After all, nothing in life is “100% good” or “100% bad” And there are pros and cons to each side.
In an attempt to take a holistic view of reform, this provides a grade — a winning side — for each of the 5 key areas of debate regarding sin tax reform.
- Finances. The Department of Finance calculation of incremental revenues from reform estimates P30 billion total — and this assumes a quite large reduction of various segments of the cigarette market of nearly -50% which is quite a conservative assumption. This is versus only several billion incremental pesos under the various “status quo” excise proposals. And reform also abolishes the artificial classification freeze that has deprived the Philippines of at least P200 billion in lost revenues over the past years. The winner is clear: REFORM.

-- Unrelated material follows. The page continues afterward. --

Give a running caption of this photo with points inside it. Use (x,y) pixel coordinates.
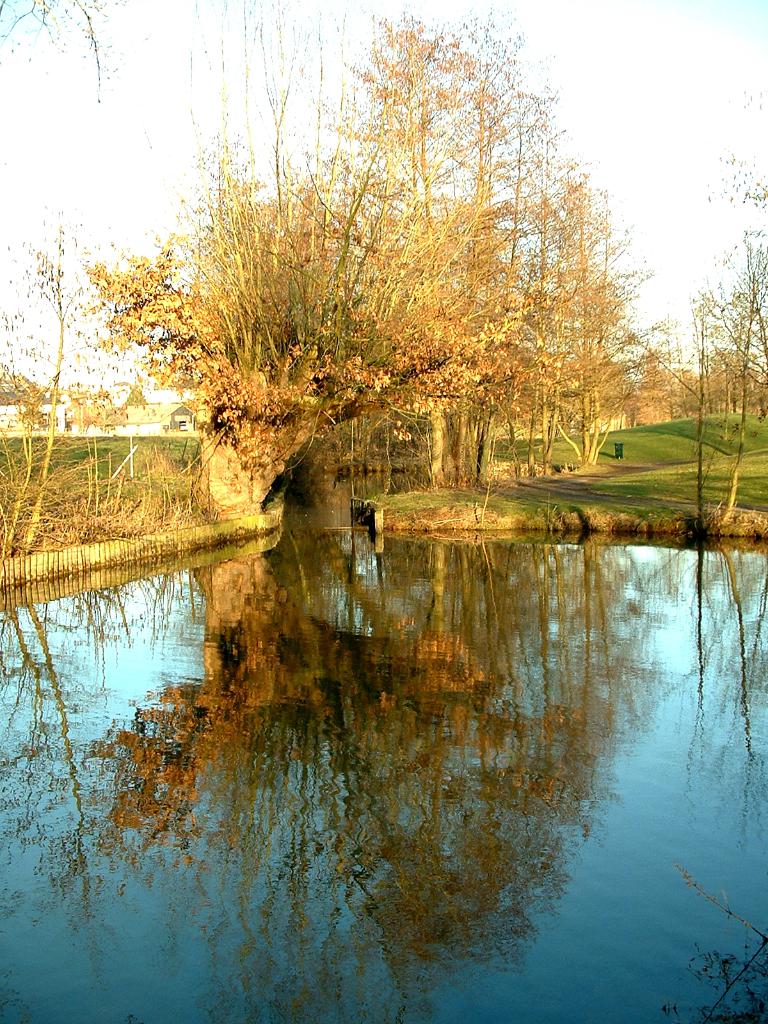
This image is taken outdoors. At the bottom of the image (461,912) there is a pond (203,736) with water (401,684). In the middle of the image (279,417) there is a ground (52,493) with grass (637,476) on it and there are many trees (367,421) and plants (86,493) on the ground (81,454). In the background (149,413) there are a few houses (149,413).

- Health. This is a no-brainer. The more expensive "sin products” are, the less they are consumed. And that’s a plus for health. Plus the incremental revenues of reform shall be partially allocated to funding national health care plan. Easy call. Winner: REFORM.

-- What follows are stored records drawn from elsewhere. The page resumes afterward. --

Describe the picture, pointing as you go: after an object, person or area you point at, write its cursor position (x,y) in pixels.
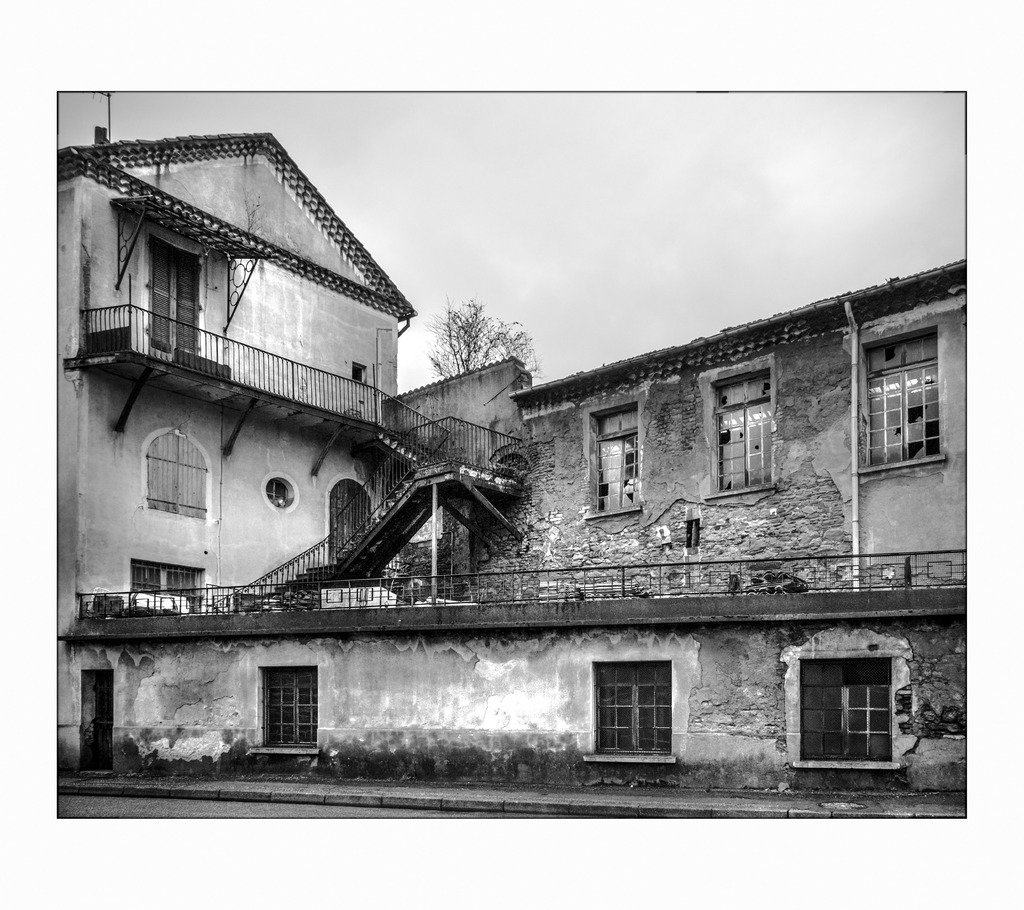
This is a black and white picture, we can see a building (421,534), there are some windows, doors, fence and a tree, in the background (552,225) we can see the sky (787,259).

- Level playing field. Free market competition stimulates economies and investment. The existing excise system has, what can only be termed a bizarre provision, that gives preferential treatment to pre-1997 brands, giving them permanent classification and allowing their 1996 prices to be the base for taxation — regardless of where inflation price increases take them. This has resulted in a monopoly dominating 94% of the market, and little success for any new entries. Despite the “status quo” side harping on the fact that “26 new brands have entered the market since 1996,” what they conveniently fail to mention is these brands have collectively failed. They have garnered less than 2% of the total market because they pay higher excise taxes. By simplifying the tiering and abolishing the 1996 annex, a new brand or company can effectively enter and hence drive competitiveness and investment. Winner: REFORM.

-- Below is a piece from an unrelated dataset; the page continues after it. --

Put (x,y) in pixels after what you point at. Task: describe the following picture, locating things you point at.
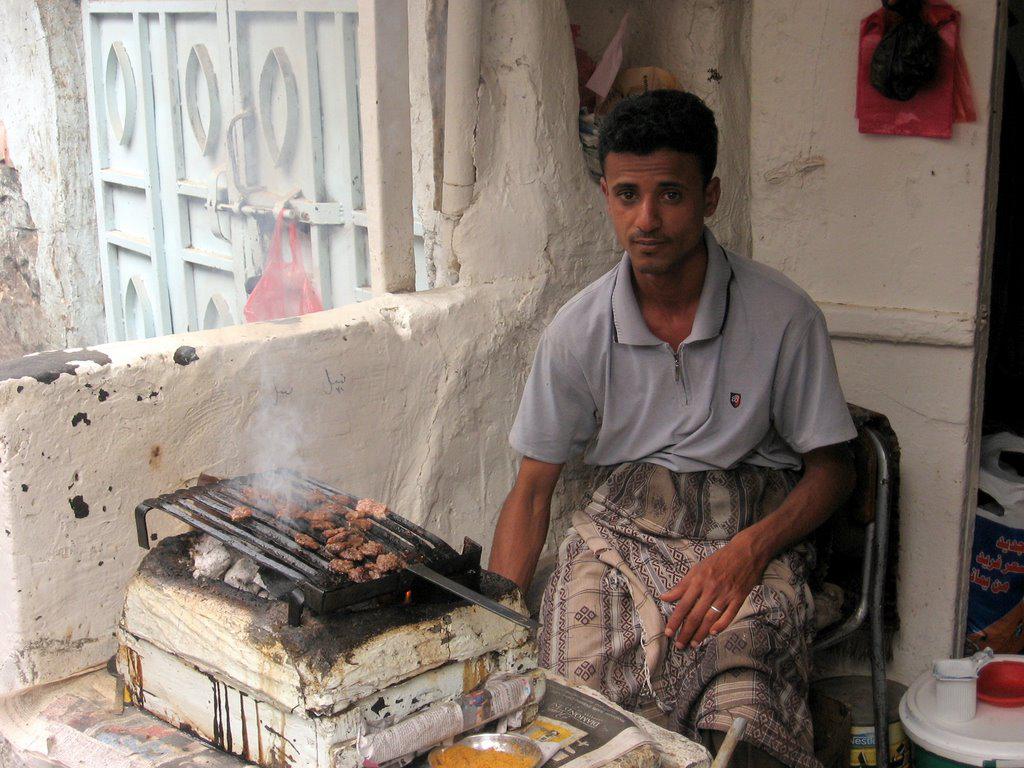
In this image, we can see a man (682,449) sitting on a chair (877,594), we can see a gate (178,128), we can see the wall (561,172) and a door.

- Smuggling. There are two types. The first is smuggling current leader brands from neighboring countries in which the landed price allows one to undercut local pricing. This is the most predominant form of smuggling involving cigarettes in particular. This is so because brand loyalty is high and consumers are not always open to new brands and hence new tastes. Even after reform, Philippines will still remain among the lowest priced cigarettes in the region, and therefore the smuggling risks on existing brands remains low. The second form of smuggling is bringing in new brands, normally “cheap” brands of low quality. It is likely there will be an increased influx of some of these brands behind higher local prices, although traction among consumers is highly questionable as the category demonstrates high loyalty to particular brands and tastes. And one can rightfully argue that smuggling is not something to be “fixed” via tax policy but via effective actions in the Bureau of Customs. Regardless, it is hard to argue against some small level of smuggling increasing as taxes rise. Winner: STATUS QUO.
- Tobacco Farmers. This is a complex subject. On the one hand, local tobacco grades are indeed of lower quality and hence used as “filler” for lower tier blends. So yes there may be SOME contraction in local market sales behind drastically higher prices. However, status quo proponents fail to mention that nearly 60% of local tobacco is already exported, a figure that will remain untouched regardless of local excise rates. Thus, the claim “This will decimate the local tobacco farmers” is a massive exaggeration. On top of this, while there are indeed multiple tobacco leaf processors such as Universal Leaf, the ultimate customer is the cigarette companies like Philip Morris Fortune, Japan Tobacco, and British American Tobacco. For this remaining 40% of local volume, getting more ultimate consumers into the market would far than overcome some contraction behind higher taxes. Winner: REFORM.
Overall, when one puts it all together, indeed nothing is perfect. No option ever is. But it is clear the current bill is an overall win for the Philippines. Let’s just hope the Senate continues the reform-minded, visionary, and courageous thinking.
James M. Lafferty is the retired CEO of Procter and Gamble Philippines and presently CEO of British American Tobacco Philippines.